Additional tests with substrates structurally related to phenylacetonitrile provided a deeper insight into specificity of the nitrilase. Weak activity on non-arylacetonitriles was only recorded for 3-phenypropionitrile, demonstrating the importance of an acetonitrile-like residue attached to the aryl structure for catalytic function. Halogenic ortho, meta, and para substitutions at the benzyl residue led compared with phenylacetonitrile as substrate to a strong reduction of enzymatic activity. This behavior is not common for other arylacetonitrilases such as the enzymes from A. faecalis JM3 (Nagasawa et al. 1990), A. faecalis ATCC 8750 (Yamamoto et al. 1992), and P. putida MTCC 5110 (Banerjee et al. 2006), as in all tested cases at least one type of substitution led to increased activity. Interestingly, 1,4-phenylenediacetonitrile was converted with 19% relative activity, indicating an interference of halogens with the active center. Reduced activity was also observed for the plant hormone predecessor 3-indoleacetonitrile. The larger aromatic structure seems to cause general steric problems, as this is also the case for other arylacetonitrilases such as the enzymes from A. faecalis JM3 (Nagasawa et al. 1990), Burkholderia cenocepacia J2315 (Wang et al. 2013), P. fluorescens EBC191 (Kiziak et al. 2005), and P. putida MTCC 5110 (Banerjee et al. 2006) exhibited reduced activity with this compound. In contrast, the heteroaromatic structure found in thiophene results in increased enzymatic activity compared to phenylacetonitrile, probably due to the assistance of the sulfur in the nucleophilic attack performed by nitrilases (Ramteke et al. 2013). Furthermore, an effect of the position of the heteroatom was recorded. 2-Thiopheneacetonitrile was converted more than twice as efficient as 3-thiopheneacetonitrile by Nit09. This strong influence of the heteroatom is typical for arylacetonitrilases and can lead to more than a tenfold difference in enzymatic activity (Nagasawa et al. 1990; Yamamoto et al. 1992; Kiziak et al. 2005).

Nit09 was strongly inhibited by the thiol-specific reagents AgNO3 and HgCl2. Most likely, thiol groups build an important part of the active site, which is in line with the proposed Cys-Glu-Lys catalytic triad of nitrilases (Fernandes et al. 2006). Most arylacetonitrilases such as the enzymes from A. faecalis JM3 (Nagasawa et al. 1990), A. faecalis ATCC 8750 (Yamamoto et al. 1992), and A. faecalis ZJUTB10 (Liu et al. 2011) are also inhibited by other heavy metal ions like Cu2+ or Co2+, whereas the activity of Nit09 was almost unaffected by the presence of these ions. Interestingly, an increased activity was detected in the presence of ZnCl2. In general, nitrilase activities are independent of metal cofactors (Gong et al. 2012). This was supported by the lack of Nit09 activity inhibition by the presence of the chelating agents EDTA and sodium azide. Thus, a different mechanism like enhanced protein stability in the presence of Zn2+ might explain the detected activity increase of Nit09.

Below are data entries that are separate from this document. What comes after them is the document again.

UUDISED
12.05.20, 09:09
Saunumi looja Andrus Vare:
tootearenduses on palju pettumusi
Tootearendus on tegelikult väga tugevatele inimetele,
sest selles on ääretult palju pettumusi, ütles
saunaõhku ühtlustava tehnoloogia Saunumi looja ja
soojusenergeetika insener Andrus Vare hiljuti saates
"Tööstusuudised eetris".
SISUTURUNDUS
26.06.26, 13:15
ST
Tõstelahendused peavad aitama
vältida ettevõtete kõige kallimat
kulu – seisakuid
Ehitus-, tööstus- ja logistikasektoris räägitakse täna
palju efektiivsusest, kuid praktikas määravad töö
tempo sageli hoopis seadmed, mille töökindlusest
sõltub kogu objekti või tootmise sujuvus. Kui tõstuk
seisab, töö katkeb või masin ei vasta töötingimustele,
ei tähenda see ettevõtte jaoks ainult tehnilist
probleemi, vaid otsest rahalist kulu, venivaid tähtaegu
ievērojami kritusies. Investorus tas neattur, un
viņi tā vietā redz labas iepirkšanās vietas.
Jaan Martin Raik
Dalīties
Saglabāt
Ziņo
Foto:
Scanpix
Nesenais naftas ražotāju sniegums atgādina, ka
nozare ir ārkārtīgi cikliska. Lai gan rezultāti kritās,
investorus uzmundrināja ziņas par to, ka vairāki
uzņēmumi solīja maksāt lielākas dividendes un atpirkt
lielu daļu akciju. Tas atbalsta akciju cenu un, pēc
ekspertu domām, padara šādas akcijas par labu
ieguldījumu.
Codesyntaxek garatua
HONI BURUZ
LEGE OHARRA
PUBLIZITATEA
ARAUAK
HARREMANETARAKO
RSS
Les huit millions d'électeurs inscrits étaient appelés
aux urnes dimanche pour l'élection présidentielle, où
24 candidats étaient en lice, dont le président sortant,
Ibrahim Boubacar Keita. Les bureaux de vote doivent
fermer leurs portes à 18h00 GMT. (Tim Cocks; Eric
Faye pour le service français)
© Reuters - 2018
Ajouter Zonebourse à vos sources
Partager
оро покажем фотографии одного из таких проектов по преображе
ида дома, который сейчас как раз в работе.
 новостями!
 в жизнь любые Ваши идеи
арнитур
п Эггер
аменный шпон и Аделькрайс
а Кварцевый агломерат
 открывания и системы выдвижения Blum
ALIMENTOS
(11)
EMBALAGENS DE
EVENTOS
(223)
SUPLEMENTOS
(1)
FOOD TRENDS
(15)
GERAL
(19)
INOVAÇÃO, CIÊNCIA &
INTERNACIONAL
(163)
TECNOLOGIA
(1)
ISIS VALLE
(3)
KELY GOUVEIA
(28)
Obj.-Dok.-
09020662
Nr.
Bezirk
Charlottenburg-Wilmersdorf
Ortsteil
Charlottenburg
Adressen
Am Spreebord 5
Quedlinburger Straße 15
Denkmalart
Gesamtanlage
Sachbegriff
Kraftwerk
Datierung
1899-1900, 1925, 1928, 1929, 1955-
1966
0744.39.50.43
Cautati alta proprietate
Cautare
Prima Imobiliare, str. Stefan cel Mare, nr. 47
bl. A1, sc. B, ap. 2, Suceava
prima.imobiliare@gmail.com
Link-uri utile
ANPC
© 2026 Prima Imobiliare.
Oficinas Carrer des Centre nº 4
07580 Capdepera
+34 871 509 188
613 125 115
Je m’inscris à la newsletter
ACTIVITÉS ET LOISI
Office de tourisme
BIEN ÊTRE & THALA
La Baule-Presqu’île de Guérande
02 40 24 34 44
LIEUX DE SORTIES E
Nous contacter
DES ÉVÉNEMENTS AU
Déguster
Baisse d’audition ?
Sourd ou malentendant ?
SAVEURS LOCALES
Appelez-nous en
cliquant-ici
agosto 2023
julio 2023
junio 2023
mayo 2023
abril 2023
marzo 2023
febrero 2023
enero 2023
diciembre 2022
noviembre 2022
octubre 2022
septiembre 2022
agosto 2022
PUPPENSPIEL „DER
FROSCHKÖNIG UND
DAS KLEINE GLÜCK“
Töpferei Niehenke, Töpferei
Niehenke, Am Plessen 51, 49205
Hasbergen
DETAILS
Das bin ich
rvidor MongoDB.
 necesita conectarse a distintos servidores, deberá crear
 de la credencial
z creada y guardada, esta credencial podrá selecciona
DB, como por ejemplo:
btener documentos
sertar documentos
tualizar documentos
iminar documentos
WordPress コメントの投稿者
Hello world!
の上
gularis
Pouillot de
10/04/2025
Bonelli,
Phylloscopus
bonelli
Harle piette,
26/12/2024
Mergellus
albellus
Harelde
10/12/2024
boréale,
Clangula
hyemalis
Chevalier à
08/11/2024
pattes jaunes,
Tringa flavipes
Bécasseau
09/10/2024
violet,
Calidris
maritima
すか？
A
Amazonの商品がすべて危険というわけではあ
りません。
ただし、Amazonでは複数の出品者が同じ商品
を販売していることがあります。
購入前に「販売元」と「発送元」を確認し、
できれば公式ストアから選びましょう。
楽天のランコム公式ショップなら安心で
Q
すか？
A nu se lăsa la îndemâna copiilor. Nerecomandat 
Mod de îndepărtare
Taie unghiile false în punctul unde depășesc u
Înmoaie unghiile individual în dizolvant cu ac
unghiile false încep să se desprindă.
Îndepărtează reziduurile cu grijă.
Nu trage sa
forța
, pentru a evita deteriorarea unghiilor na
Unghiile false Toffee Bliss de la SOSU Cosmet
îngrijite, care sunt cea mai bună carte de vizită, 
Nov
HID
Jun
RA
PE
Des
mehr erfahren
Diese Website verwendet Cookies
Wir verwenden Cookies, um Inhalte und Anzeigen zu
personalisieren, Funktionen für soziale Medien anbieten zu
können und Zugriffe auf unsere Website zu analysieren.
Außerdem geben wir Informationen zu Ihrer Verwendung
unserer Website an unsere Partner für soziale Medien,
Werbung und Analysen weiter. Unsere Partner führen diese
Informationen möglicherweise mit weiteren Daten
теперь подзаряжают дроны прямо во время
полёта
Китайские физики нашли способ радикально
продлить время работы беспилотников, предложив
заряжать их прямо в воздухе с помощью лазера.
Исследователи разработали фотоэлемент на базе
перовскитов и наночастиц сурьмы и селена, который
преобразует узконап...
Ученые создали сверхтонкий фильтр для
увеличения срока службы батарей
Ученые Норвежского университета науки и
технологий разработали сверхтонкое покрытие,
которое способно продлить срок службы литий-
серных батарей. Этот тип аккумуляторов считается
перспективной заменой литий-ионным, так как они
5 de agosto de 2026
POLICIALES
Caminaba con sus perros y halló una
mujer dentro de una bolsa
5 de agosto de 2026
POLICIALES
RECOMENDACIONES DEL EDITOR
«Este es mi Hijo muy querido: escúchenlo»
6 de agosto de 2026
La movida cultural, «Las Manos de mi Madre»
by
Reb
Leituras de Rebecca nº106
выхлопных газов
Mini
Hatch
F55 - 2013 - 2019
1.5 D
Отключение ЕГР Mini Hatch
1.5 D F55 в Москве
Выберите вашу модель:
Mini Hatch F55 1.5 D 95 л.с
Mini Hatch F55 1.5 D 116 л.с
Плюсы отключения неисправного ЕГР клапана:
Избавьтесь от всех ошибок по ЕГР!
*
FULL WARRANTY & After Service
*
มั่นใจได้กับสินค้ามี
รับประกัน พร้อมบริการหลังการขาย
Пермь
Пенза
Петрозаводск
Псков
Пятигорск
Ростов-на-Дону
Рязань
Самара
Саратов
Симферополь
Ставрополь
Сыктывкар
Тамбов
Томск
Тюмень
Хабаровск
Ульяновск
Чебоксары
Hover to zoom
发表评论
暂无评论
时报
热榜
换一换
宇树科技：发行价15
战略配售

The characterization of arylacetonitrilase Nit09 provided additional knowledge on this rare group of nitrilases. The substrate range is common for this enzyme type, but the combination of a low pH optimum, a high temperature optimum, and an unusual long-term stability with a pronounced resistance against most metal ions is exceptional. Arylacetonitrilases are industrially interesting biocatalysts as they are currently used for the large-scale conversion of mandelonitrile to mandelic acid (Gong et al. 2012). Thus, identification of new enzymes of this type might open new production routes. Interesting in this respect is the conversion of phenylacetonitrile to phenylacetic acid, which is used among others for the production of penicillin G (Ziemons et al. 2017). The new insights obtained by identification and analysis of Nit09 contribute to the understanding of the sequence function relationship of arylacetonitrilases and thus to the development of better or novel nitrilase biocatalysts.